Trump led every poll of New Hampshire Republican voters since last summer, nearly all of them by double digits, so his first-place finish on Tuesday, with 35 percent of the vote, came as no surprise. But it was a grievous confirmation of how far the Party of Reagan has drifted from its moorings.

Granted, there are plenty of caveats. Nearly two-thirds of the vote didn't go to Trump. Under New Hampshire's open-primary rules, many of those who took a Republican ballot on Tuesday presumably weren't Republicans. And victory in the New Hampshire primary is no guarantee of eventual nomination.

All the same, New Hampshire voters have just given their imprimatur to a Republican candidate who embodies a crude, unfiltered, uninformed solipsism — a demagogue far removed from everything thoughtful and honorable in the Republican Party's traditions.

After losing the Iowa caucuses to Senator Ted Cruz, Trump could have moderated his ugly and reckless campaign style.
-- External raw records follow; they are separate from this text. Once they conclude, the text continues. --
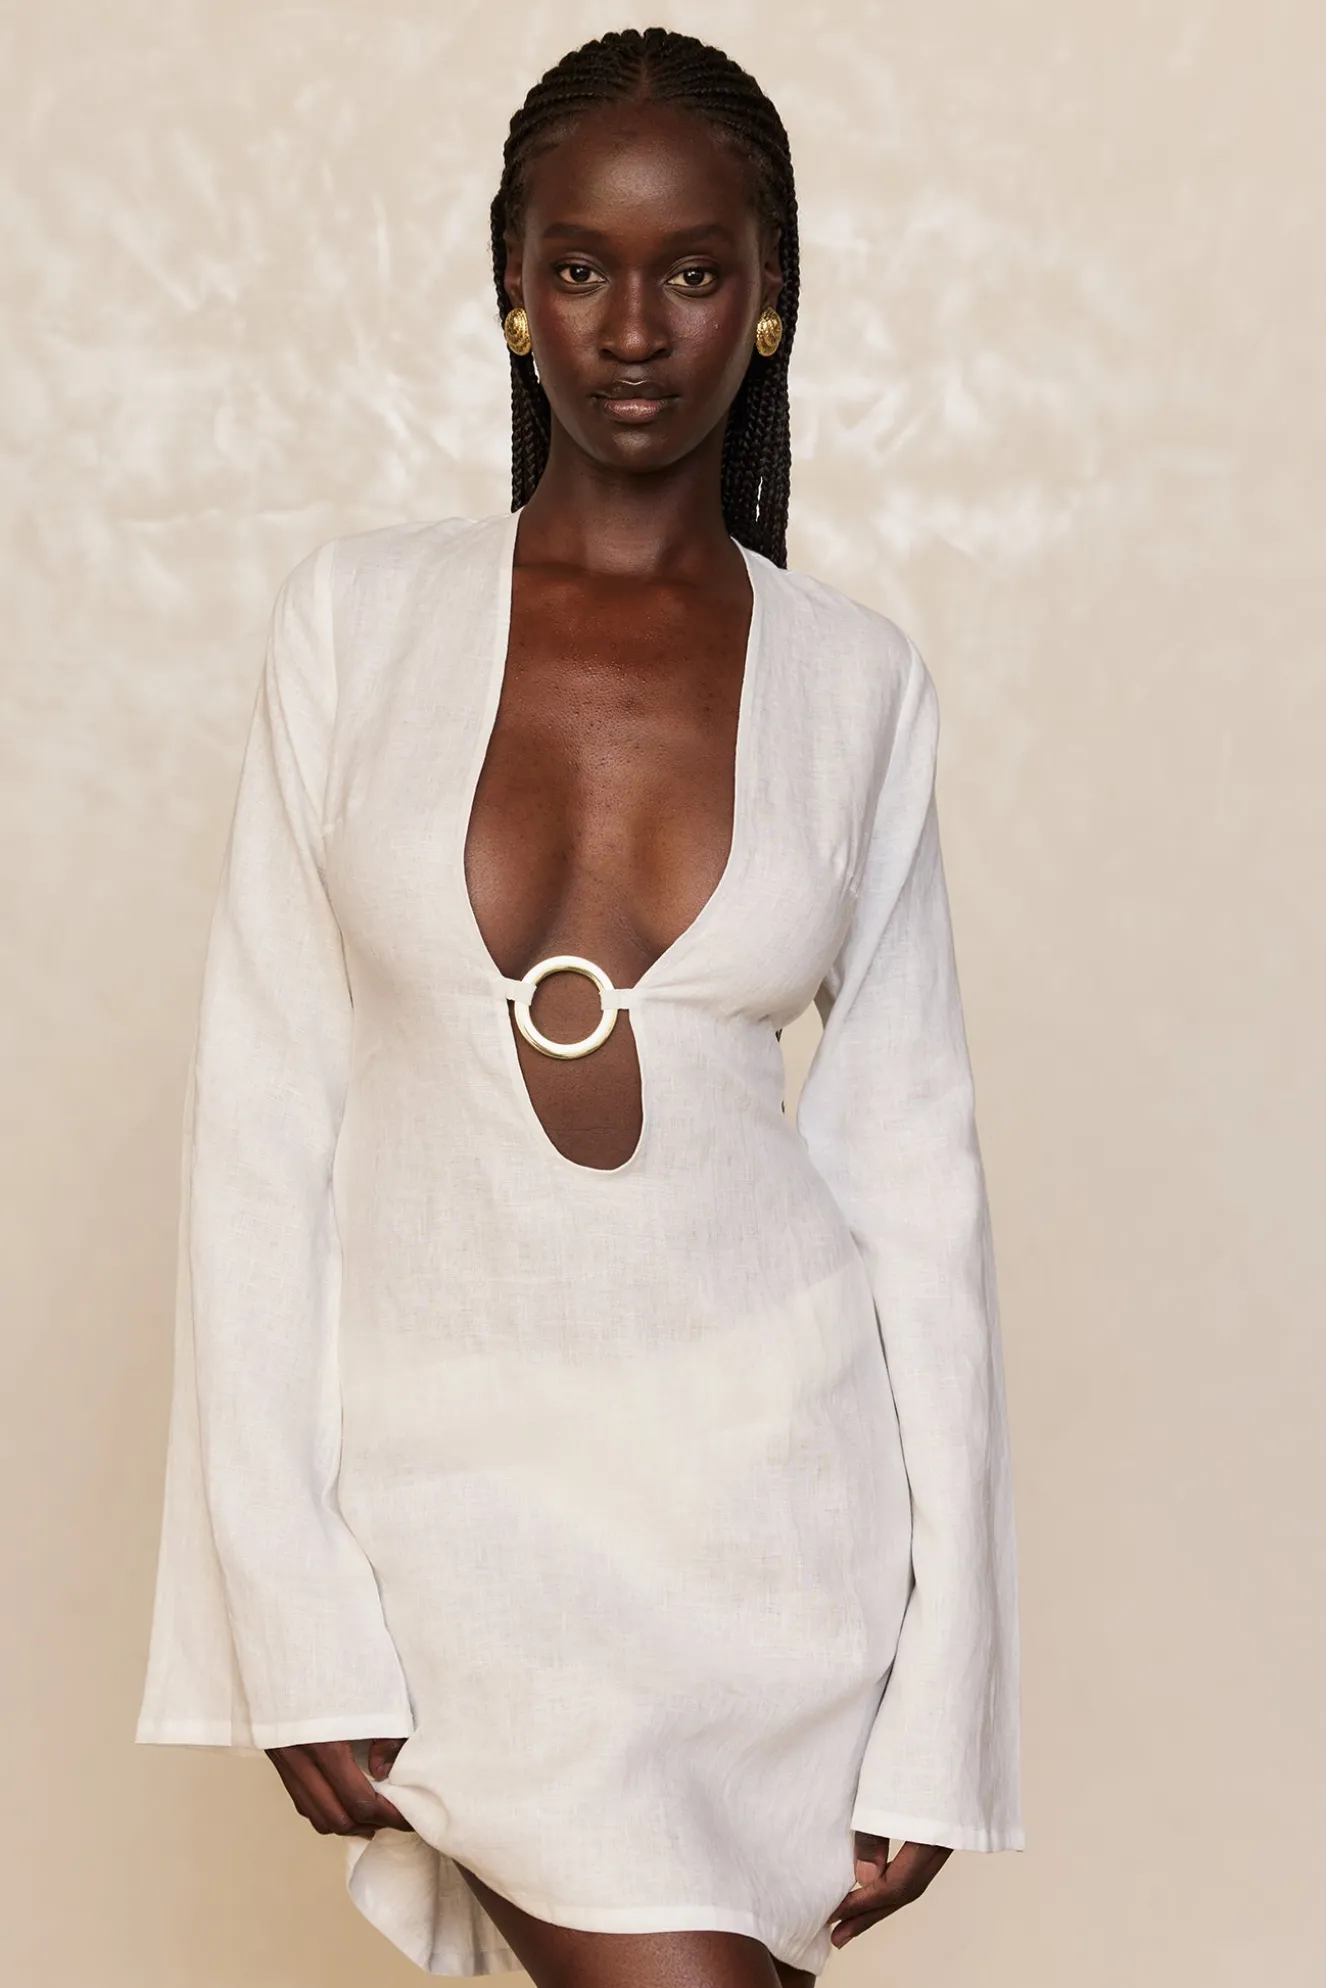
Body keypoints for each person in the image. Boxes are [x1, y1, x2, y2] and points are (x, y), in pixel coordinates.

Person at [134, 26, 1023, 1988]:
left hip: (763, 1522)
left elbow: (917, 1191)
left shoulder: (855, 682)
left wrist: (947, 1697)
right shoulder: (357, 625)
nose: (633, 329)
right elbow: (261, 1131)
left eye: (693, 269)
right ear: (510, 288)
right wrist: (285, 1611)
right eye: (580, 268)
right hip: (455, 1525)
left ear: (767, 296)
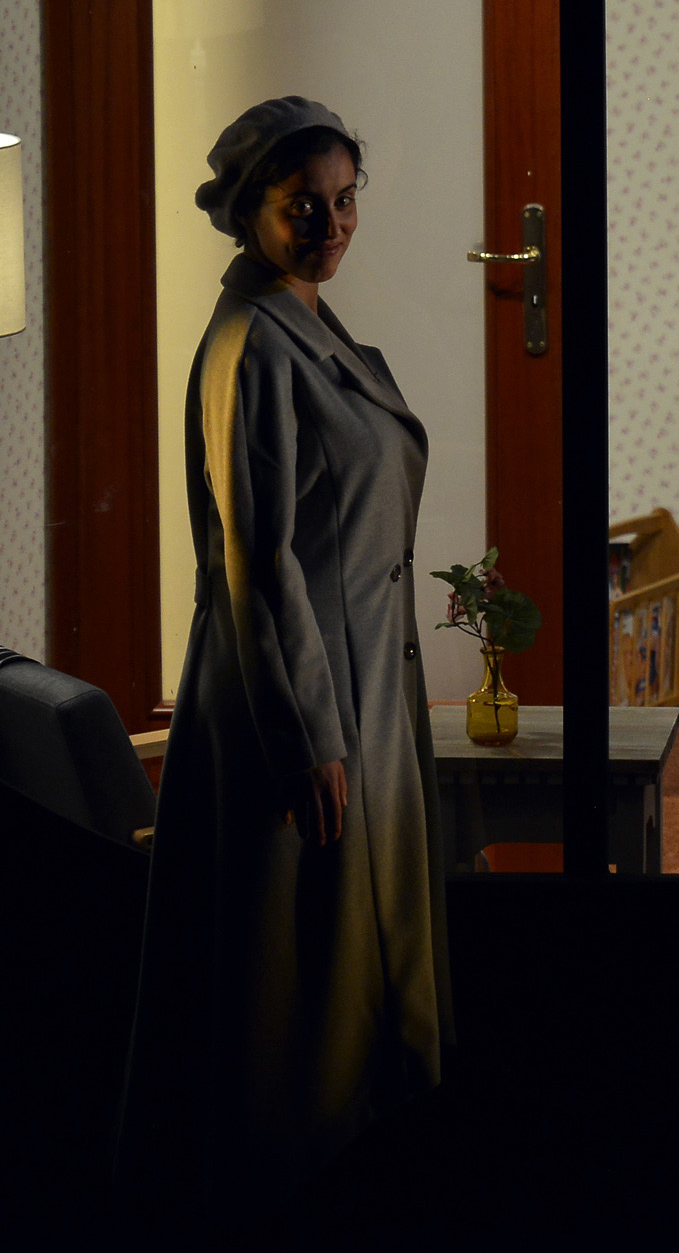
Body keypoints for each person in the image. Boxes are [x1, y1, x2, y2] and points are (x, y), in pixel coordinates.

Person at [121, 98, 450, 1195]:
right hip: (305, 686)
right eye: (303, 204)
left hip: (357, 671)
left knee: (338, 948)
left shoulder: (309, 320)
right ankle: (289, 1188)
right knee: (296, 966)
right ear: (249, 209)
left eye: (346, 199)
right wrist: (311, 734)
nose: (332, 223)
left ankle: (360, 1157)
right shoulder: (255, 343)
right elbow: (259, 563)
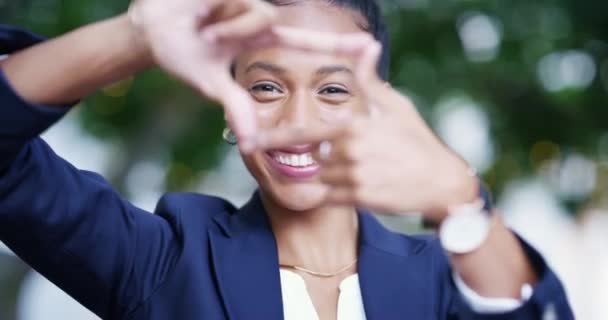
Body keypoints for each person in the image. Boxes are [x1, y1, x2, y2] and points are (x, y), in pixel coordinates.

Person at [0, 0, 574, 319]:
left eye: (332, 90)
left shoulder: (442, 279)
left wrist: (459, 199)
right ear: (230, 109)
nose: (298, 120)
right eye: (268, 88)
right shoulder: (163, 262)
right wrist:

Instead he doubled down, using the F-word and other lewd language at campaign rallies, exuberantly embracing the torture of terror suspects, and repeating at every turn that Iowa's results were fraudulent. New Hampshire's voters have just rewarded those grotesqueries, bestowing on Trump his first official win of the presidential season. In so doing they have stained, perhaps permanently, their reputation for electoral discernment.